You know the feeling after you've been taking antibiotics for a few days? You start feeling all funky and sick to your stomach. That's because while antibiotics kill bad bacteria, they also kill good bacteria, which are probiotics!
What are probiotics?
Probiotics are live microorganisms that live in our digestive system! Probiotics are essential in fighting off the bad, harmful bacteria in our bodies. Health experts believe that probiotics help your body maintain a healthy community of microorganisms, produce substances that have desirable effects, and positively influence your body's immune response!
Other benefits that probiotics have been linked to include:
Reduced risk of disease
Research has shown potential benefits of probiotics in the treatment or prevention of diarrhea, vaginal infections, urinary tract infections, and more!
Bill Dayton, a Personal Trainer at Craig Ranch Fitness + Spa who specializes in nutrition, described the benefits of probiotics:
Defends the lining of the stomach
Improves gut issues
Promotes restful sleep
Promotes brain health
Increases immune system function
Assists with weight loss
In general, just think of probiotics as "good" and "helpful" bacteria. They are your friends, and they boost your health and well-being!
What's the difference between probiotics and prebiotics?
"Probiotics are foods or supplements that contain live microorganisms intended to maintain or improve the 'good' bacteria (normal microflora) in the body," Bill Dayton said.
"Prebiotics, on the other hand, are foods (typically high-fiber foods) that act as food for human microflora," Bill continued. "Prebiotics are used with the intention of improving the balance of these microorganisms."
"Probiotics are in foods such as yogurt, cottage cheese, and sauerkraut," Bill said. "Prebiotics are in foods such as whole grains, bananas, greens, onions, garlic, and artichokes."
To further understand the difference between probiotics and probiotics, I turned to Dr. Nicole Shusterman, a Naturopathic Doctor at Craig Ranch Fitness + Spa. She told me, "Have a rotating group of probiotic foods and supplements, and add in prebiotics to act as 'food' for the beneficial bacteria."
Types of Probiotics
There are a wide variety of probiotic bacteria, but the most common include Lactobacillus (helps with diarrhea and may help people who can't digest lactose) and Bifidobacteria (eases symptoms of Irritable Bowel Syndrome and other conditions).
However, scientists still debate over which probiotics produce which effects. It's best to include a wide range of probiotics in your diet!
Can probiotics have negative effects?
There are even some scientists who are concerned that probiotics may have negative effects.
"Research is ongoing," Bill said. "The health benefits of currently available probiotics and prebiotics have not been conclusively proved."
"There are certain types of probiotics I would recommend avoiding," Bill said. "For example, limited unique strains, probiotic supplements that require refrigeration, and any that have an absence of clinical studies."
In general though, most scientists agree that probiotics found in food are beneficial.
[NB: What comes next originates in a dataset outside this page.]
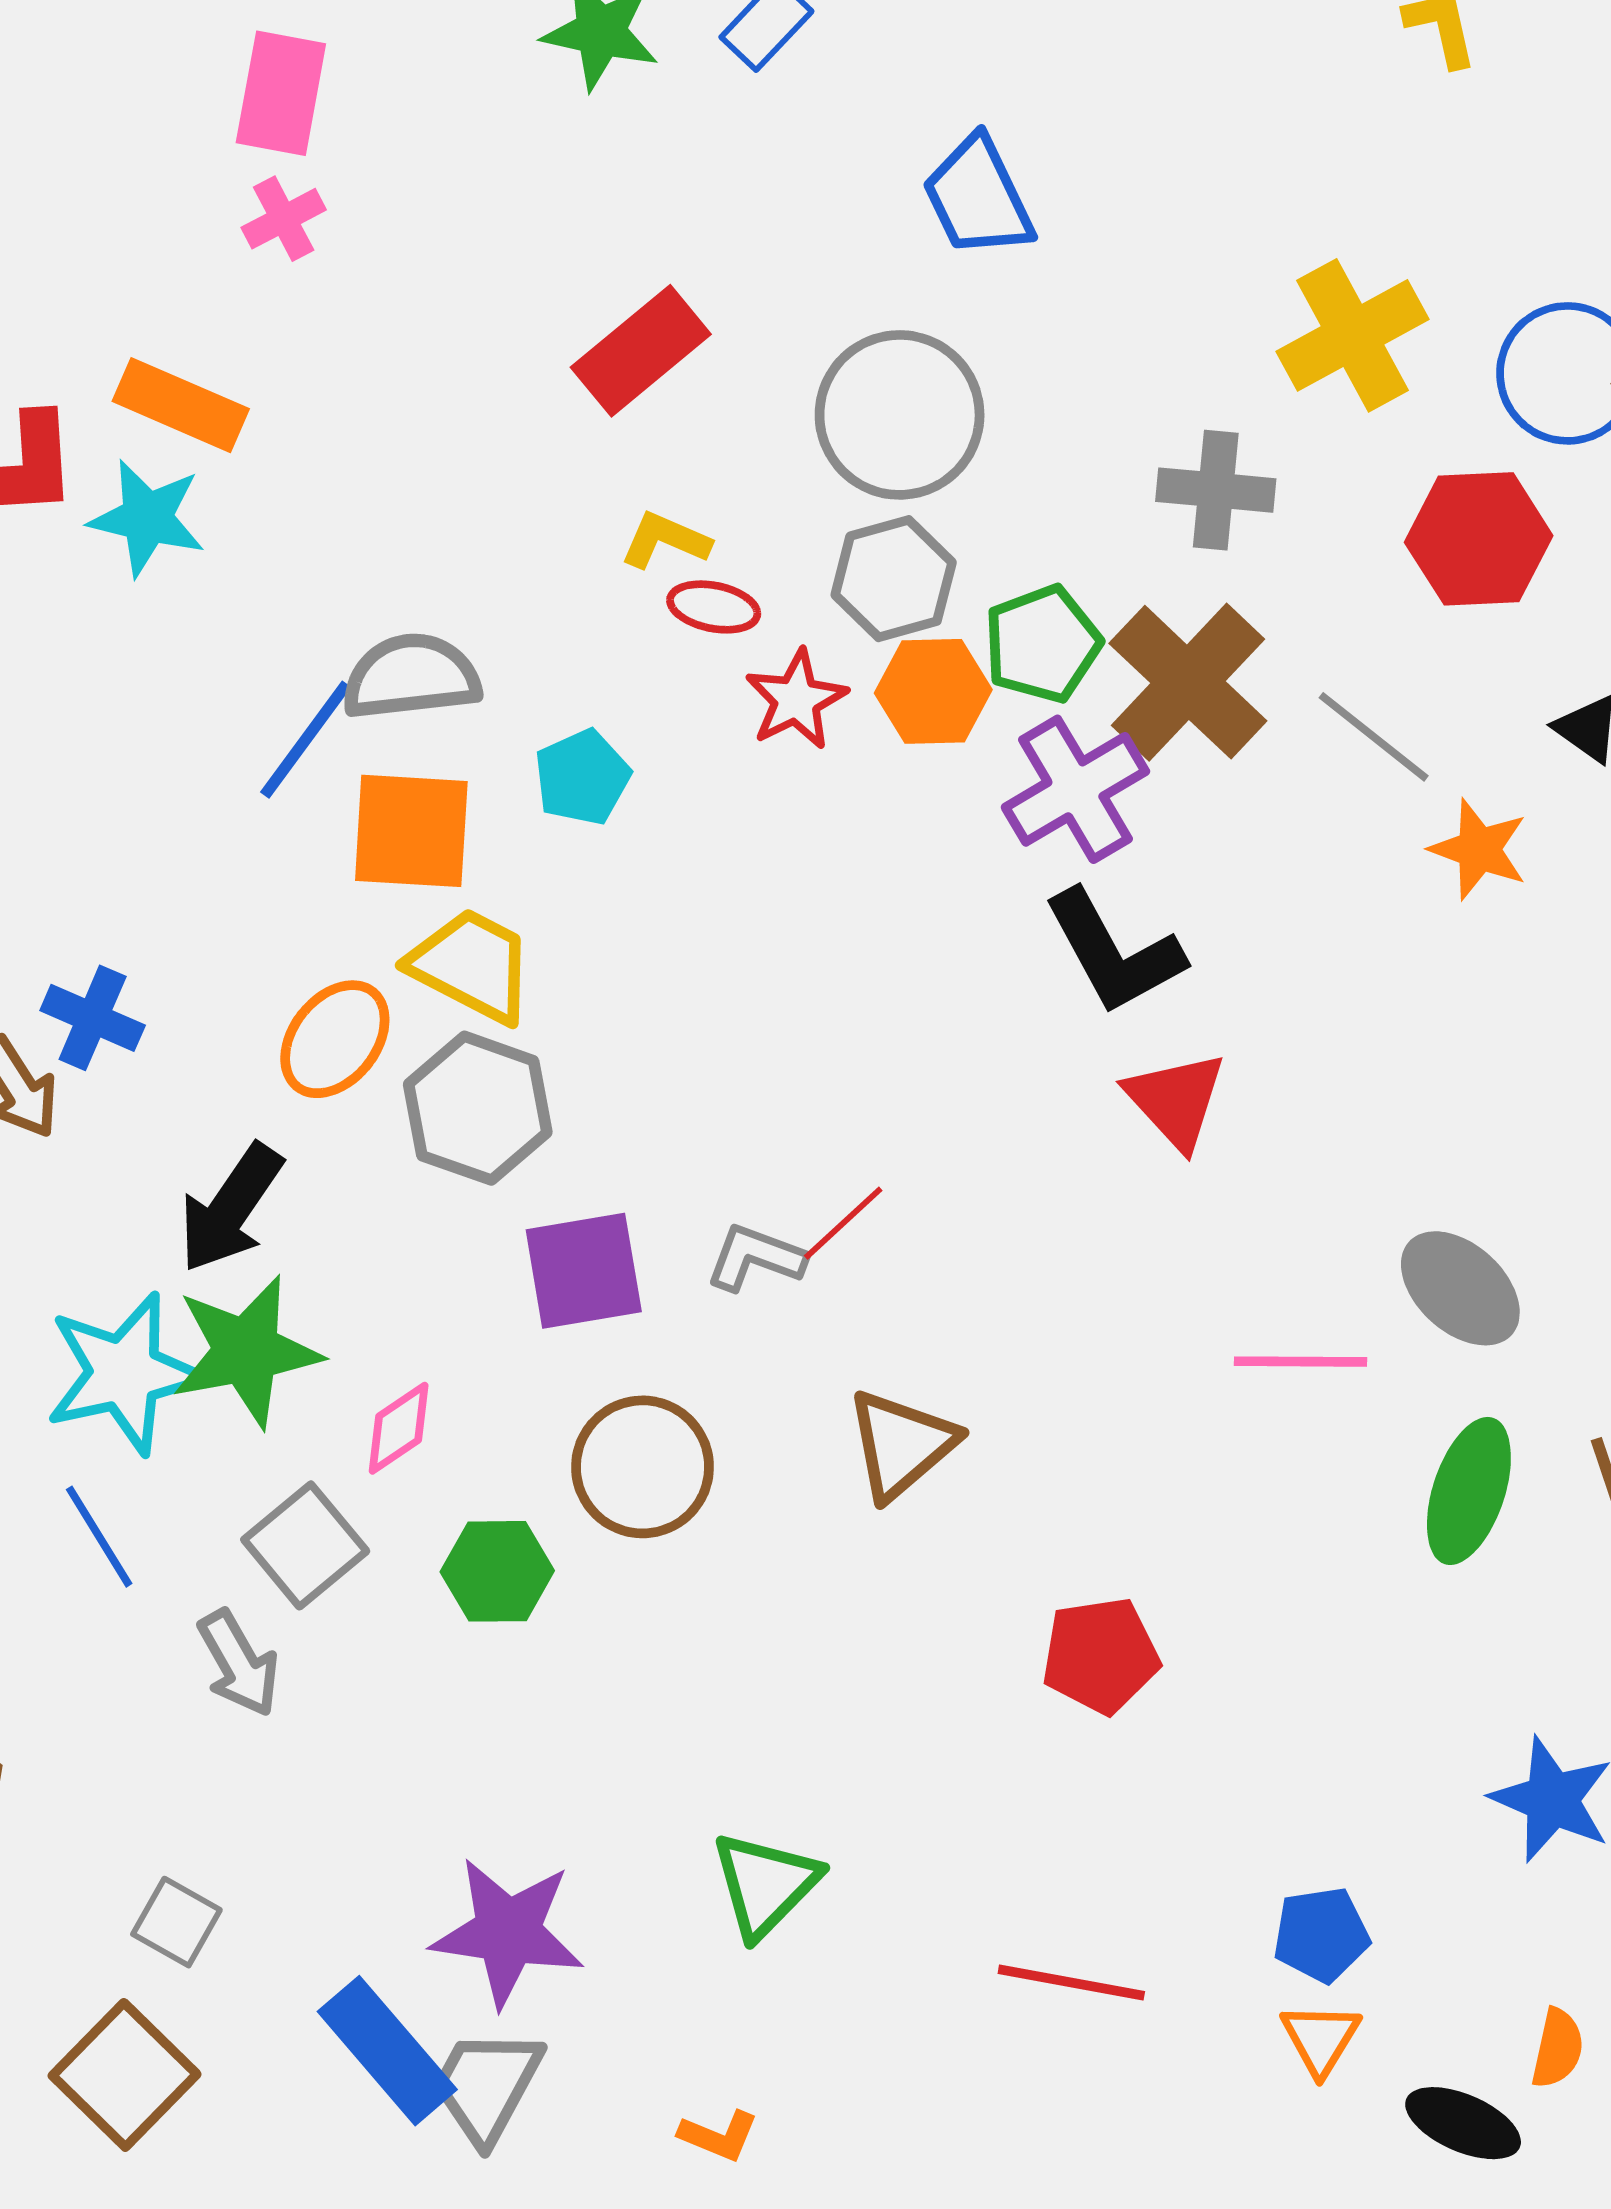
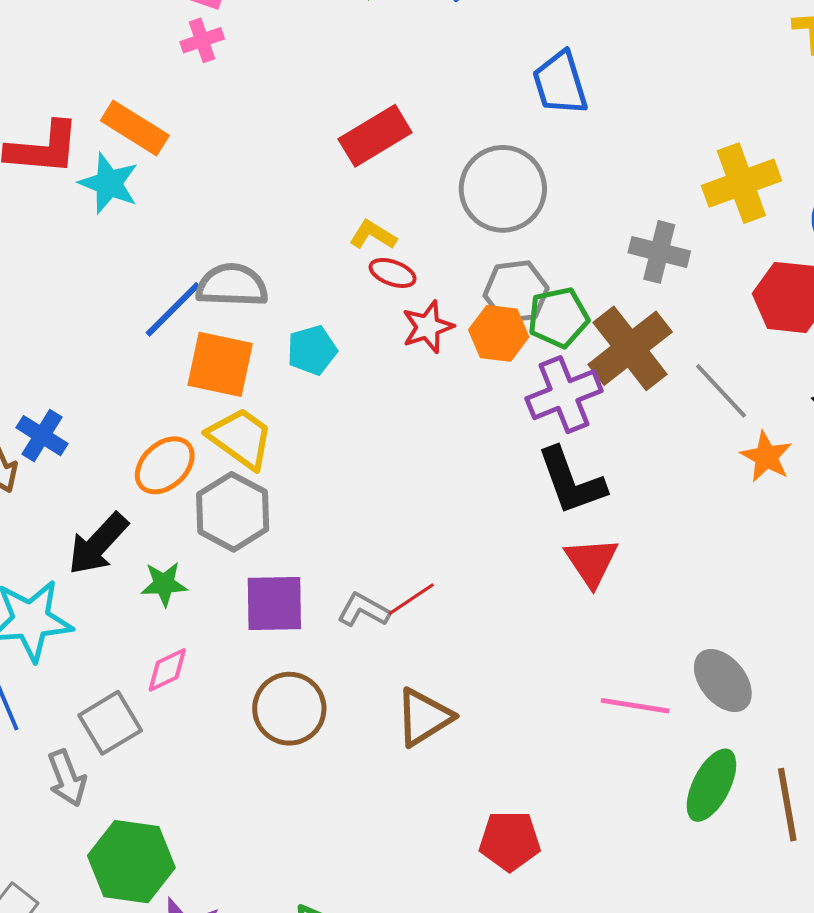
gray hexagon: (894, 579) -> (516, 292), moved
green star: (246, 1351) -> (164, 584), moved, size x0.6
green hexagon: (497, 1571) -> (131, 862), moved, size x1.5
Try adding them into your diet for a few weeks, and see if they make you feel any better!
How should I consume probiotics?
Bill said, "Food is always your best bet. Eat your probiotics!" He warned that probiotic supplements are not FDA approved, which means we really don't know what's in them or if they're safe.
And you've probably seen the probiotic drinks, but as Bill said, stick to incorporating probiotics into your diet. Probiotic drinks won't be as beneficial as foods, but you can still add them in if you want to.
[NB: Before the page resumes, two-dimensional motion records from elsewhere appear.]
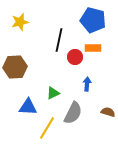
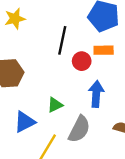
blue arrow: (87, 84) -> (96, 94), size x1.5
blue triangle: (28, 107) -> (25, 122), turned -30

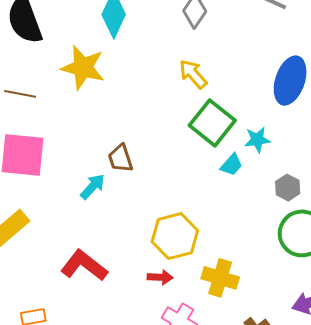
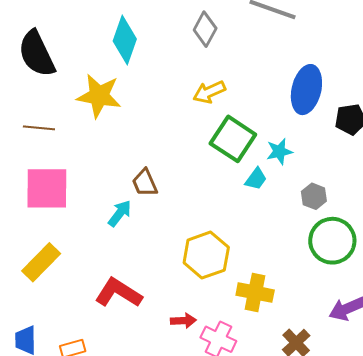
yellow arrow: (193, 74) -> (209, 92), turned -68
red arrow: (160, 277) -> (183, 321), moved

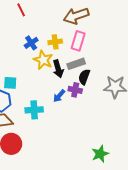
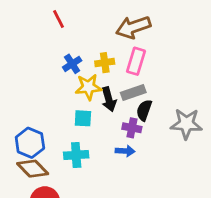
yellow star: (43, 60) -> (88, 87), turned -30
cyan square: (10, 83) -> (83, 118), moved
blue arrow: (59, 96) -> (125, 151), moved, turned -128

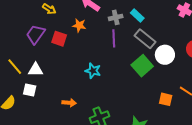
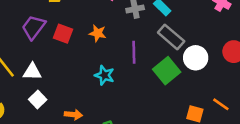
orange star: (79, 25) -> (98, 33), moved
purple line: (114, 38) -> (134, 52), moved
white square: (30, 90) -> (38, 99), moved, turned 32

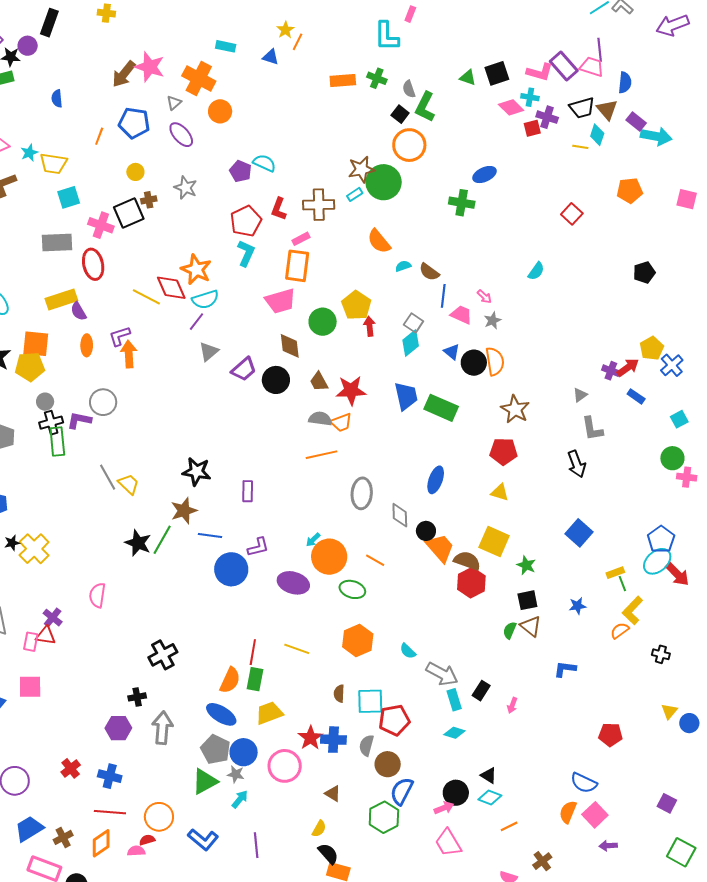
Some cheeses (Gouda, mozzarella, cheddar, and cottage cheese)
Although probiotics are always important to consume, they are the most important when you're on antibiotics that are killing off your good digestive bacteria. When you take your antibiotics, break the pill open and dump the powder into your yogurt. That will offset the negative effects of your antibiotics.
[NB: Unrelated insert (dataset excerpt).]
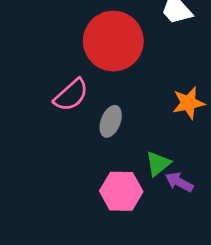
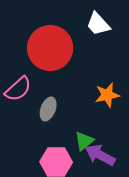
purple arrow: (179, 182) -> (100, 155), size x1.4

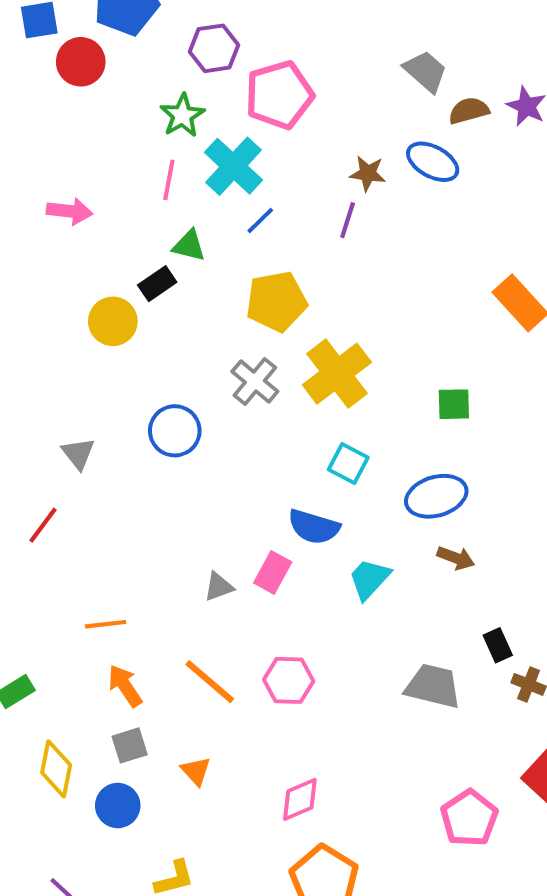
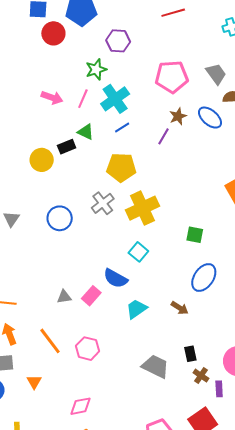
pink pentagon: (279, 95) -> (172, 77), moved
brown star: (368, 173) -> (178, 116), turned 30
pink arrow: (70, 211) -> (52, 97), moved
blue ellipse: (436, 496) -> (204, 278), moved, turned -52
A Final Word on Probiotics
Dr. Nicole Shusterman said, "As our gut microbiome is responsible for so many functions of our health such as immune regulation, neurotransmitter production, as well as, hormone and vitamin metabolism, being mindful of the balance of microbiome is incredibly important!"
She continued, "Probiotics can be a powerful tool for rebalancing and maintaining a diverse and healthy microbiome."
And working probiotic foods in your diet can be subtle. Start with eating one type of probiotic-rich food each week! Sit back and enjoy the benefits of creating a happy gut environment!
If you find that you are feeling even better thanks to probiotics, consider working with a practitioner who can help you unveil what probiotics would be best for you, and how to use them to their fullest potential!